VIOLA, RIECCO IL BRESCIA. MA IACHINI ORA SORRIDE A METÀ

29.05.2020 00:00 di Andrea Giannattasio Twitter:    Vedi letture
© foto di Giacomo Morini
VIOLA, RIECCO IL BRESCIA. MA IACHINI ORA SORRIDE A METÀ

Alla fine è andata come hanno sempre sperato tutti. Cellino compreso.

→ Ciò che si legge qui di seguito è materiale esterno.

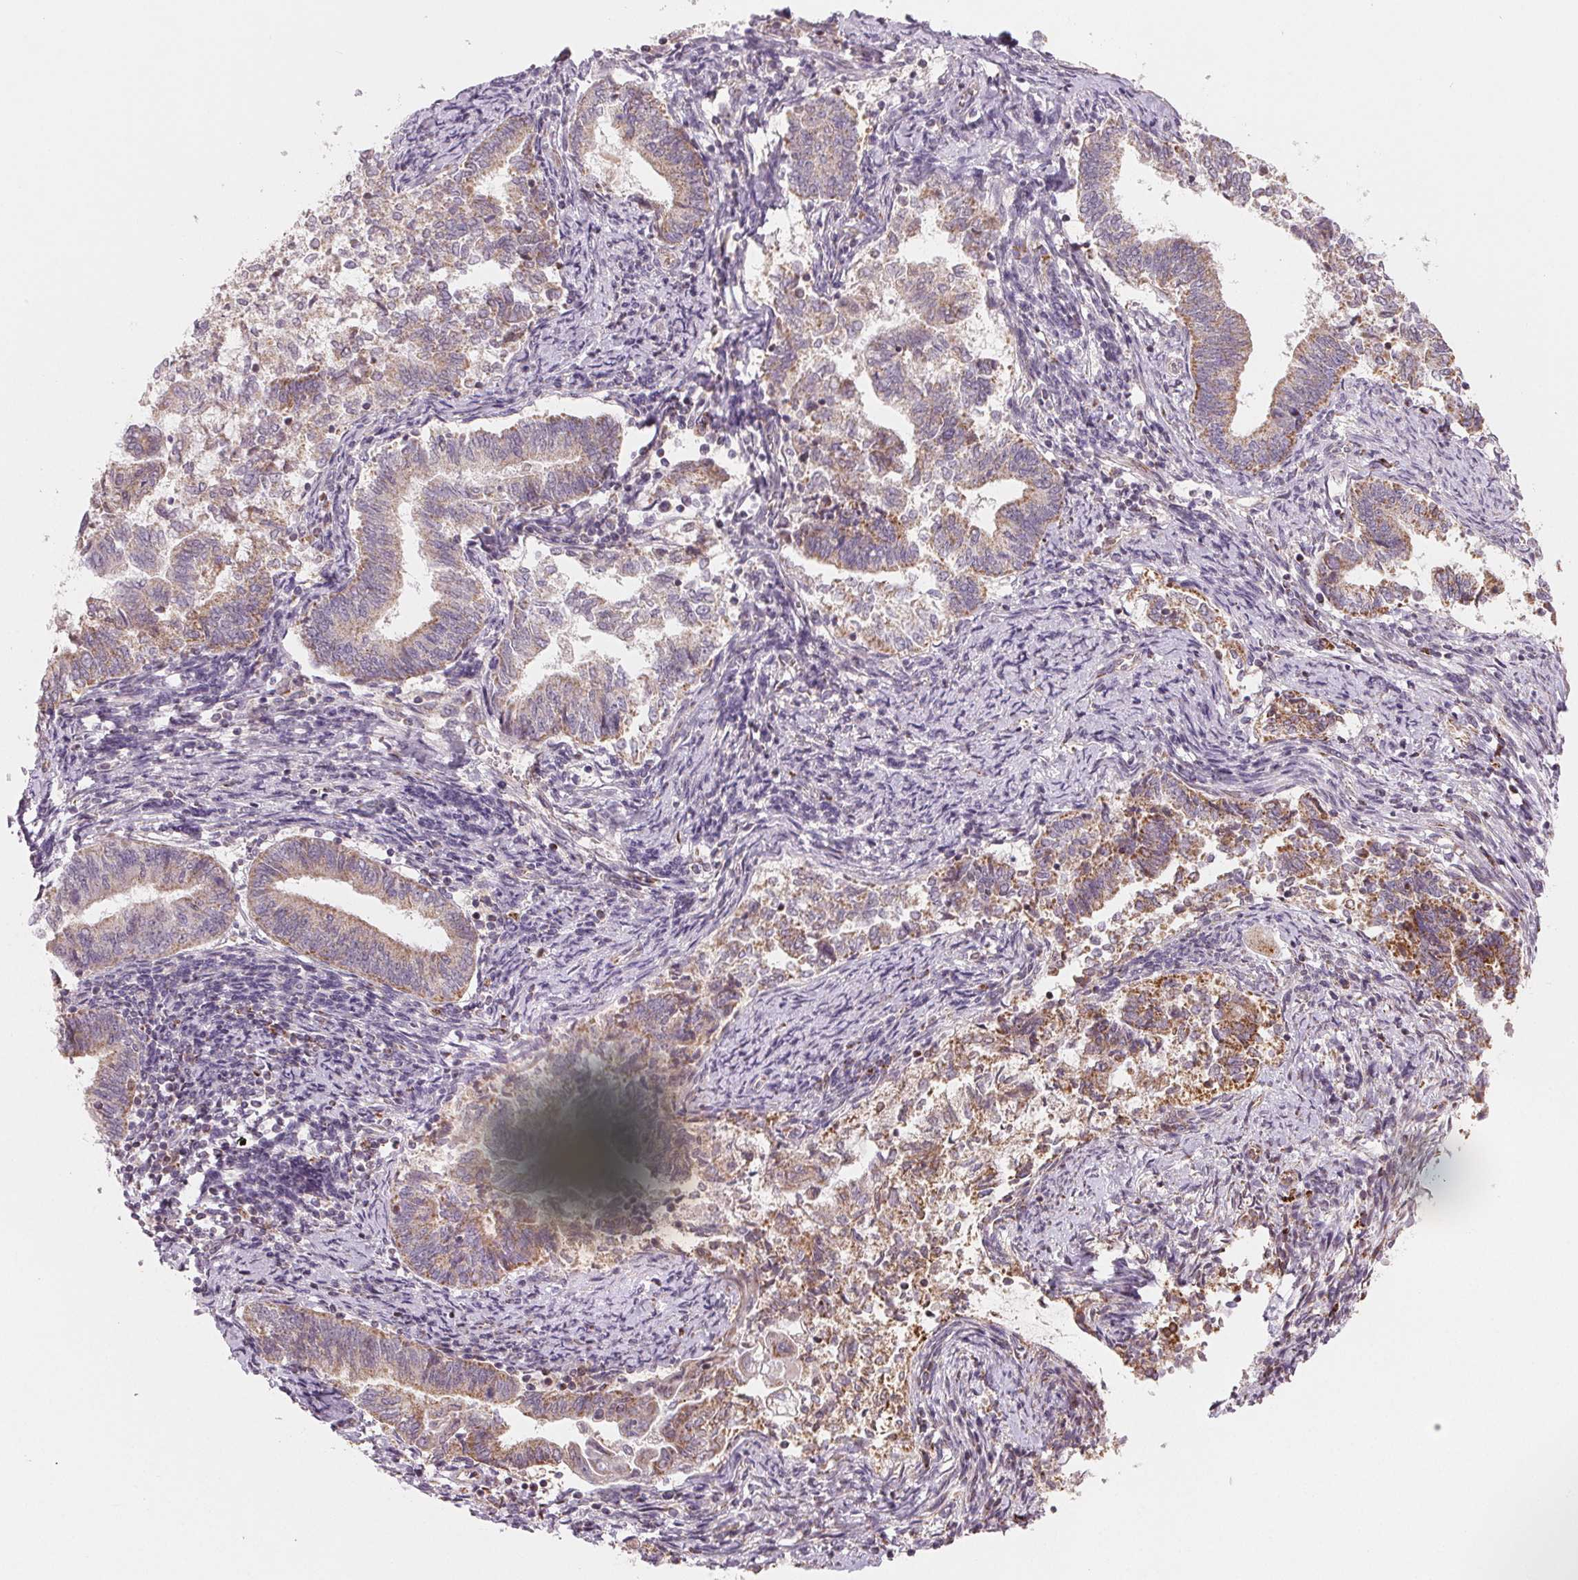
{"staining": {"intensity": "weak", "quantity": "<25%", "location": "cytoplasmic/membranous"}, "tissue": "endometrial cancer", "cell_type": "Tumor cells", "image_type": "cancer", "snomed": [{"axis": "morphology", "description": "Adenocarcinoma, NOS"}, {"axis": "topography", "description": "Endometrium"}], "caption": "This is an immunohistochemistry histopathology image of endometrial adenocarcinoma. There is no positivity in tumor cells.", "gene": "HINT2", "patient": {"sex": "female", "age": 65}}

La Serie A riaprirà ufficialmente i battenti il 20 di giugno, dopo aver saputo chi tra Inter, Napoli, Juventus e Milan avrà vinto un'assurda Coppa Italia che si giocherà tutta in quattro giorni, tra il 13 e il 17. Spazio dunque ai recuperi del campionato e poi, dal 27, a tutte le gare degli ultimi 12 turni restanti. Fiorentina compresa, dunque, che affronterà al Franchi il Brescia nell’ultimo week-end del prossimo mese, tra trenta giorni esatti. E quindi ancora con quattro settimane a disposizione per far tornare in forma i sei ex positivi al coronavirus (ieri è stato il primo giorno di Martin Caceres al centro sportivo, finalmente) e permettere a Ribery di tirarsi a lucido per il rush finale di stagione. Molto se non tutto del futuro viola nelle prossime settimane passa dai piedi del francese, che sta molto bene e ha una voglia matta di spaccare il mondo dopo i mesi di stop in seguito all’infortunio e a quelli relativi al lockdown passato in Germania

Finisce dunque come ha sempre sperato la Fiorentina, che ha sempre dato il proprio assenso alla ripresa del campionato purché non fosse messa in crisi la prossima stagione, che avrà inizio tra il 13 e il 20 di settembre. Chi probabilmente non sarà troppo entusiasta di riprendere è Beppe Iachini. Il tecnico viola è sempre stato tra i più perplessi circa il nuovo start della stagione, sia perché conscio che rimettere in sesto una squadra dopo due mesi di inattività e farla giocare a temperature estive non è un compito facile (anche per un tecnico navigato come lui) sia perché adesso appare chiaro che dovrà giocarsi il prosieguo della propria carriera nell'arco delle prossime dodici partite. Rocco Commisso sul tema era stato chiaro più volte: “Se non riprenderà il campionato, Iachini resterà al suo posto”. In caso contrario, aggiungiamo noi, sarà chiamato a meritarsi la conferma per il 2020/21. Un’impresa complicata visto che nonostante i buoni risultati inanellati tra gennaio e marzo Iachini dovrà dare il meglio di sé in una coda di campionato anomala, con gare compresse in un tour de force e con turni da giocare a 40°C all’ombra. Non esattamente quello che l’allenatore si aspettava quando ha iniziato la sua avventura in viola, la panchina più speciale della sua carriera.